Going beyond stereotypes of Native faith

Conscience, culture guide the faith of a Native American

10/12/2013
BY TK BARGER
BLADE RELIGION EDITOR

Jamie Oxendine has experience exercising his freedom of religion. He had to assert his freedom to practice according to his culture in front of a judge in 1997. He was on trial as part of a three-state investigation into people possessing items that can be illegal, such as feathers from federally protected birds. As a Christian who is also a Native American, Mr. Oxendine said that traditional items from his culture helped him to be close to God. One reason he was in court in Ohio, where he was arrested, was that his tribe, the Lumbee, from North Carolina, is not recognized by the U.S. government.

“I was facing, like, six years and $100,000,” Mr. Oxendine said. “The judge wanted to know what I did as my faith, and I said, 'Well, I do practice Christianity, and I also practice my culture.'” The argument from Mr. Oxendine and his attorney, Jeffery Crowther, was that he was born and raised in a Native American culture--federal recognition didn't matter. The judge's ruling “said that regardless of who I worshiped--and I worship God--he said the state of Ohio says that every man has a right to worship God according to his own conscience. If I am not allowed to have things that I find are a symbol to get closer to God, then I can't worship God, and so the charges were completely dismissed.”

Today Jamie Oxendine gives presentations and performances about Native American life, culture, people, and activities. He lives in Perrysburg, and, besides teaching in the Bowling Green public schools, he is director of the Black Swamp InterTribal Foundation, a nonprofit Native American educational and service organization that hosts the annual Woodland Indian Celebration, and he is editor of the Web site PowWows.com.

Mr. Oxendine simply describes his religious affiliation as Christian; he attends First Christian Church (Disciples of Christ) in Bowling Green. “I have no problem with [being Christian] and being Native at the same time and taught all our traditions,” he said. He did say that some people do have a problem, referring to “the atrocities of the Europeans and later Americans, and doing everything in the name of God. I say that has nothing to do with Native America. Man's been doing that forever; he takes the name of God in vain, so why wouldn't he use anything he does and say it's in the name of God?”

Mr. Oxendine said that much of what is perceived as Native American religion is stereotyped. He said that passing a pipe is something most people think all Native Americans do, and “that we all do sweat lodges and we all do the sun dance. Those are probably the most common stereotypes. Absolutely positively everything is 100 percent sacred” is another one.

“There's different types of uses of the pipe,” Mr. Oxendine said. “And the sun dance was not for all tribes, and not everybody did sweat lodges.”

He said that for drumming, “The playing of the drum and the singing is sacred, yet at the same time the drum can do a nonreligious performance like an education event, living history event, even something like, well, powwows or gatherings." That is similar to the way the Bible is used, he said. "While the Bible may be sacred, it doesn't mean you can't take the Bible with you and read it anywhere you want to. It doesn't mean the Bible has to be read only at church.... It's not exactly the best analogy, but it comes close, I think, to getting some people to understand.

Calling people chief or shaman or medicine man according to the way they are dressed is another inaccuracy, Mr. Oxendine said, "that came from bad dime-store novels and bad Hollywood movies.” Also, “Too many people jumped on the 'New Age' bandwagon and were using symbols of our culture and faith and ideas and making money off of it."

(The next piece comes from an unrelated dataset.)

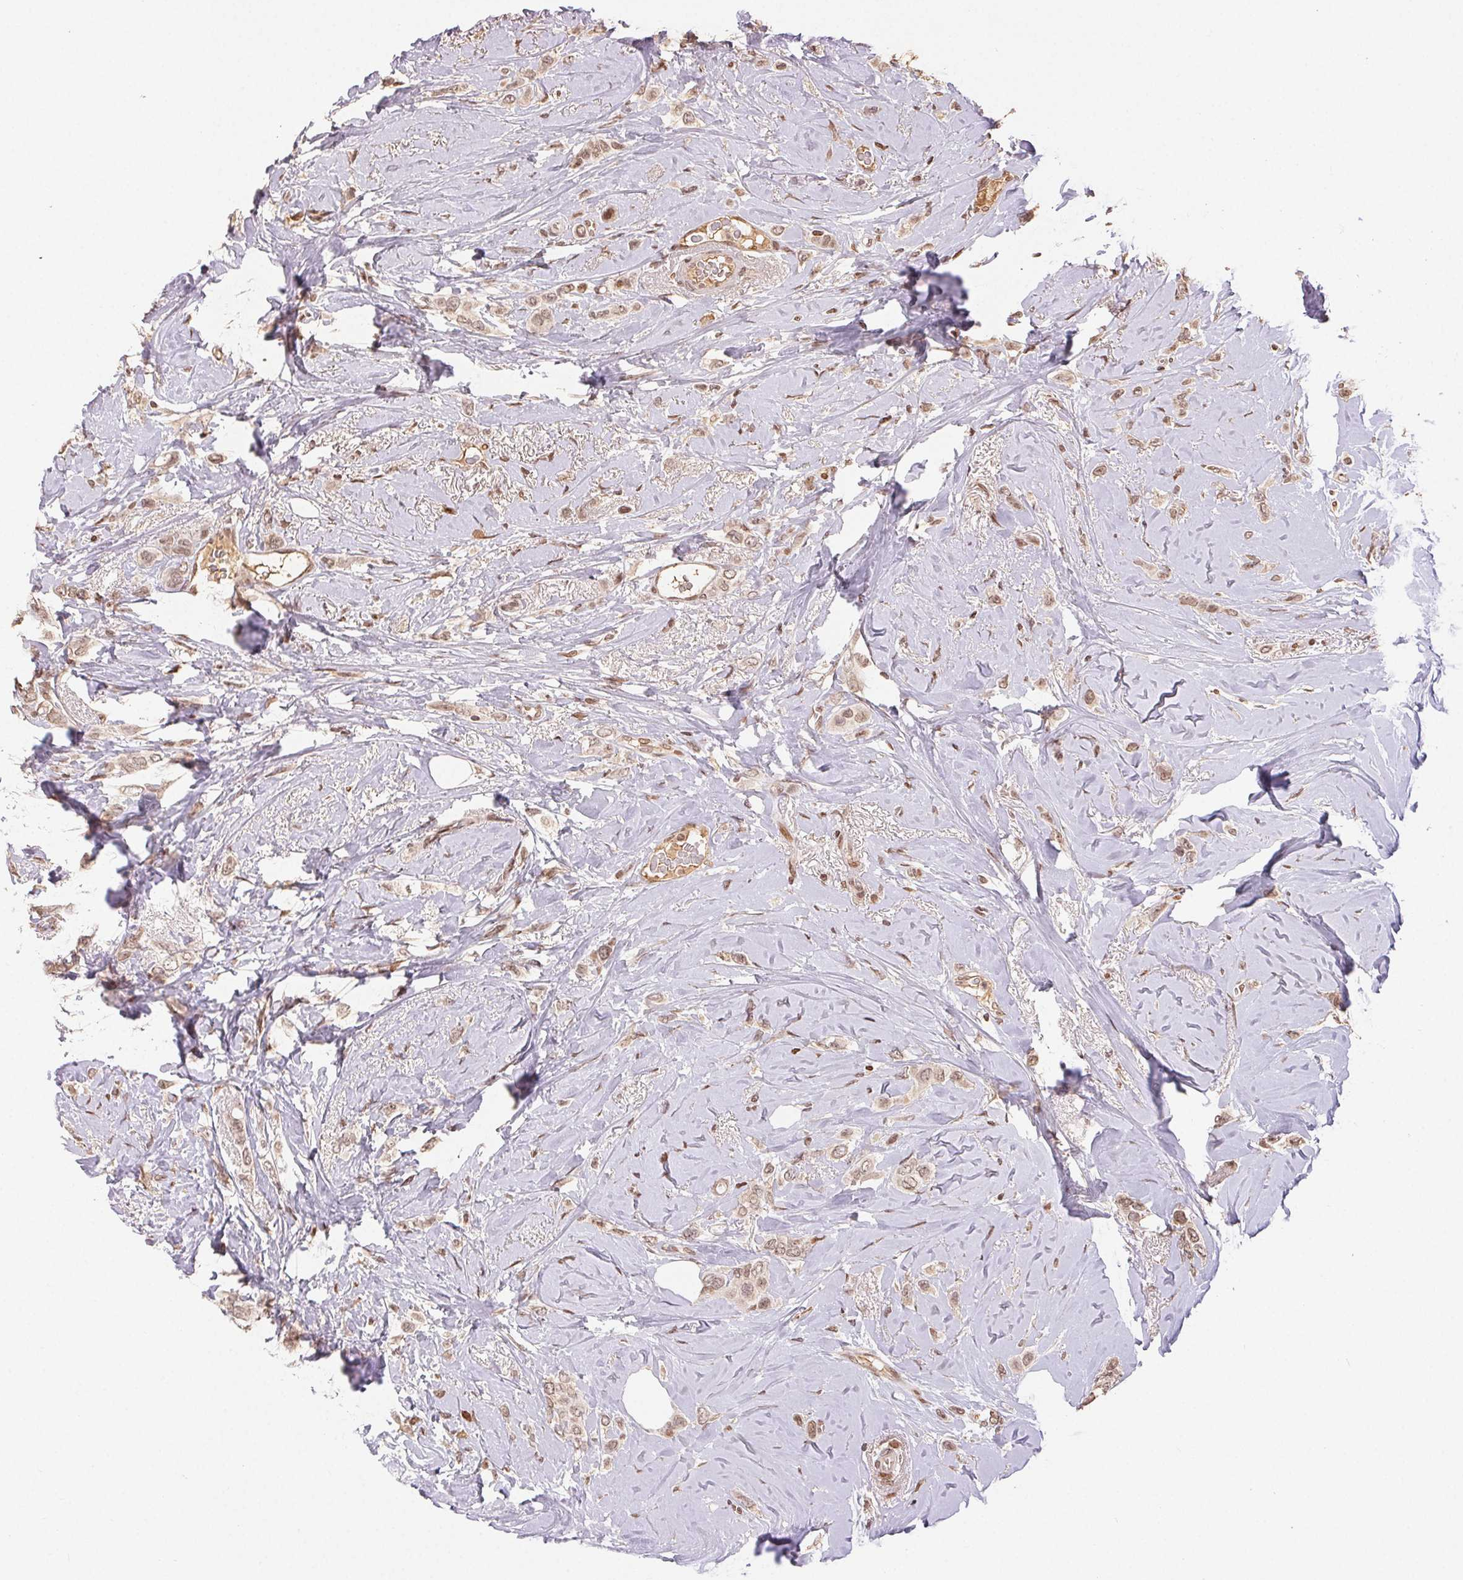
{"staining": {"intensity": "weak", "quantity": ">75%", "location": "nuclear"}, "tissue": "breast cancer", "cell_type": "Tumor cells", "image_type": "cancer", "snomed": [{"axis": "morphology", "description": "Lobular carcinoma"}, {"axis": "topography", "description": "Breast"}], "caption": "There is low levels of weak nuclear staining in tumor cells of breast cancer, as demonstrated by immunohistochemical staining (brown color).", "gene": "MAPKAPK2", "patient": {"sex": "female", "age": 66}}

"There is no one Native American faith," Mr. Oxendine said. "There are many faiths from the Atlantic and Pacific and from North America and South America … and there are a lot of Natives that practice Christianity and have accepted various forms of Christianity.”

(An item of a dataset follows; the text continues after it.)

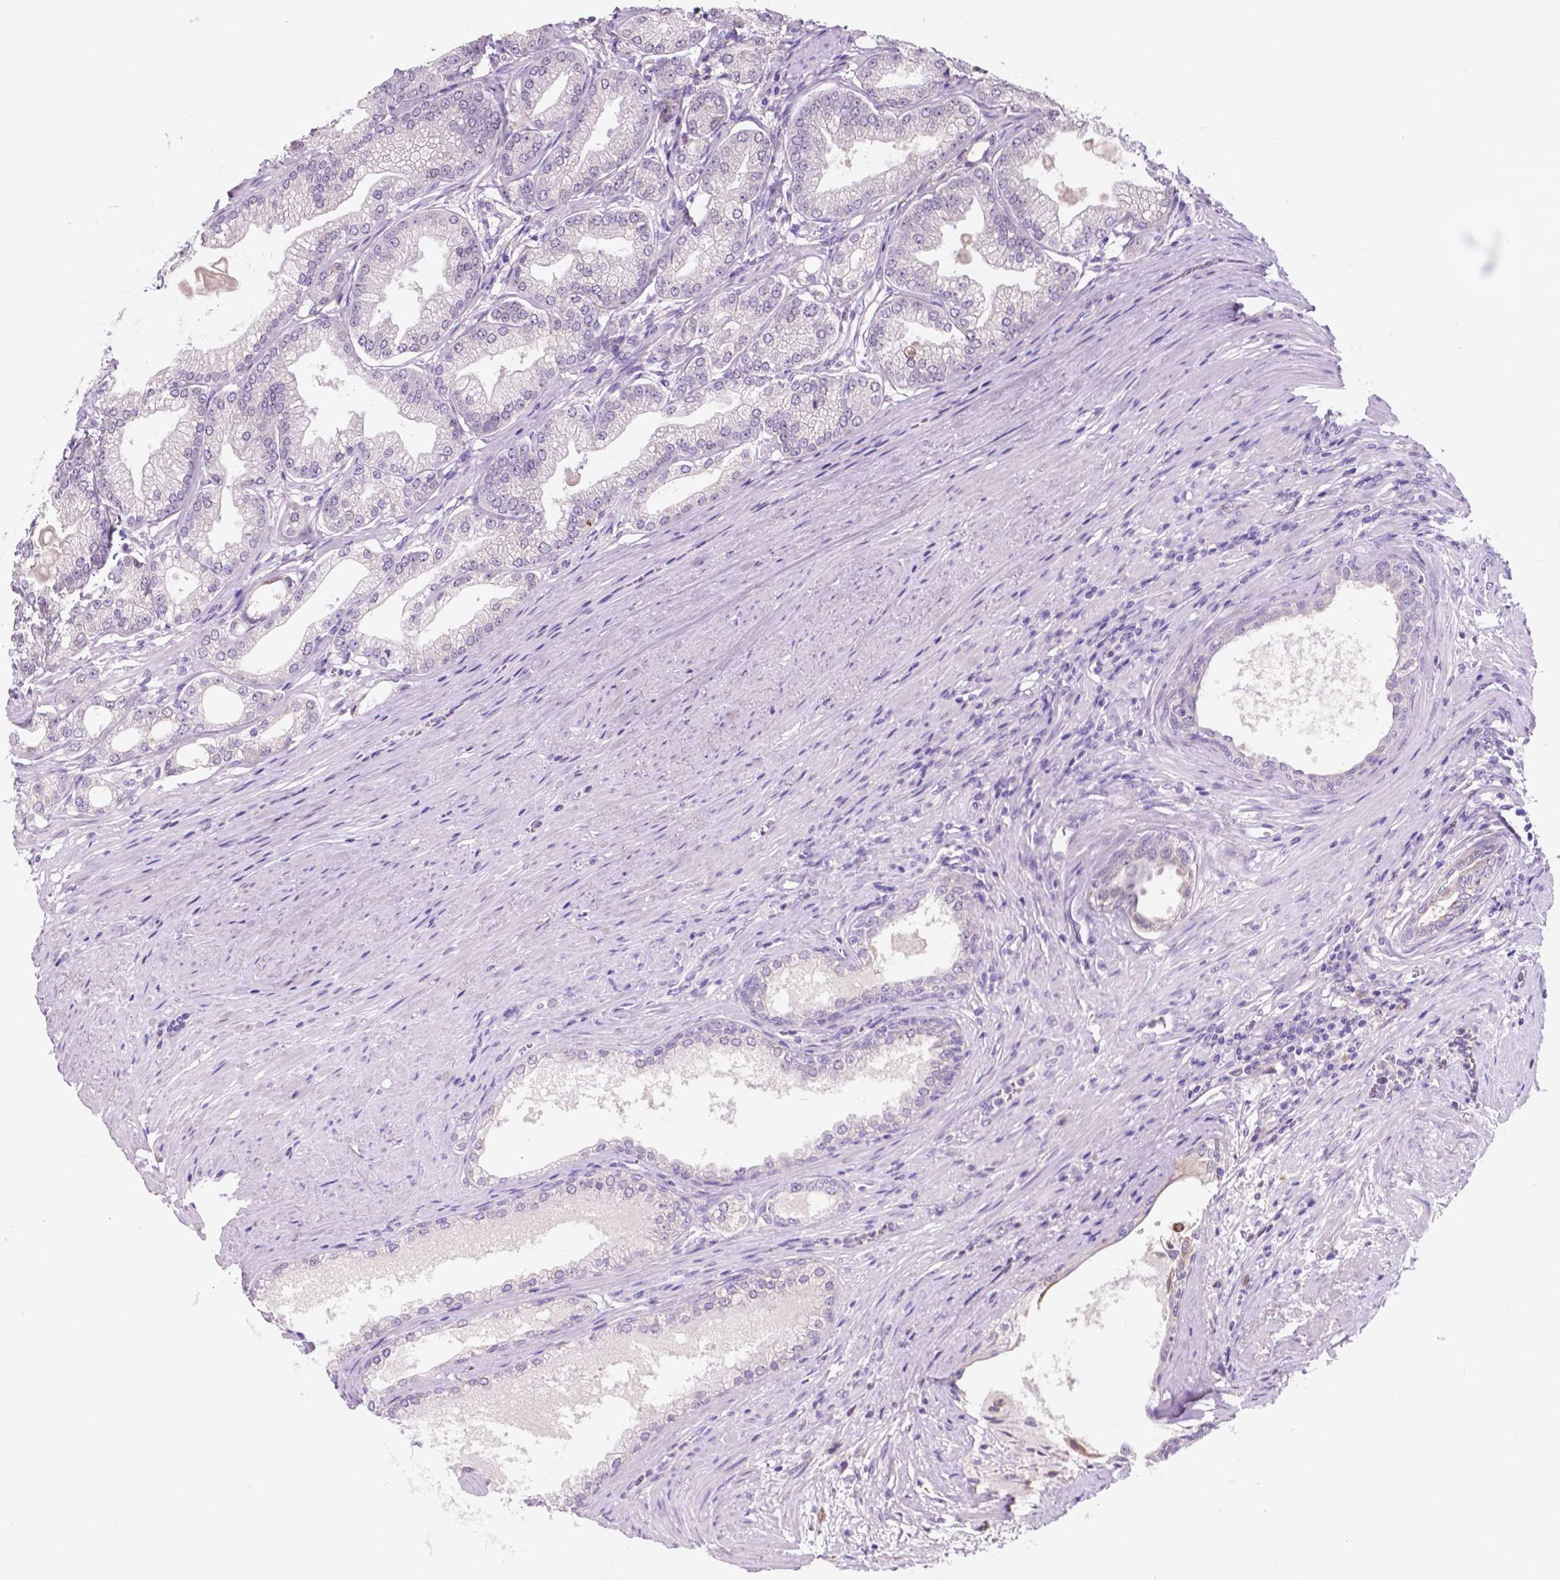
{"staining": {"intensity": "negative", "quantity": "none", "location": "none"}, "tissue": "prostate cancer", "cell_type": "Tumor cells", "image_type": "cancer", "snomed": [{"axis": "morphology", "description": "Adenocarcinoma, NOS"}, {"axis": "topography", "description": "Prostate and seminal vesicle, NOS"}, {"axis": "topography", "description": "Prostate"}], "caption": "DAB immunohistochemical staining of human prostate adenocarcinoma displays no significant positivity in tumor cells.", "gene": "IREB2", "patient": {"sex": "male", "age": 77}}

Mr. Oxendine said that belief in "a greater higher powerful being or beings, depending on what nations, that had created everything” is common in Native American culture. He said that Native Americans strove “to try to connect with that, and you could see that in the natural world, so you could see the living things, and we are an integral part of that.” But the religious practices of different nations are more specific to the nation, not common to all.

As for the holiday known as Columbus Day, Mr. Oxendine said, “I know that a lot of our people have a problem with the concept of Columbus Day. I try to tell them that … if it hadn't been Columbus, it was going to be somebody soon. … I would like to see the federal government not have it as a holiday.

"Native American Day, that would be nice to see the American government do.”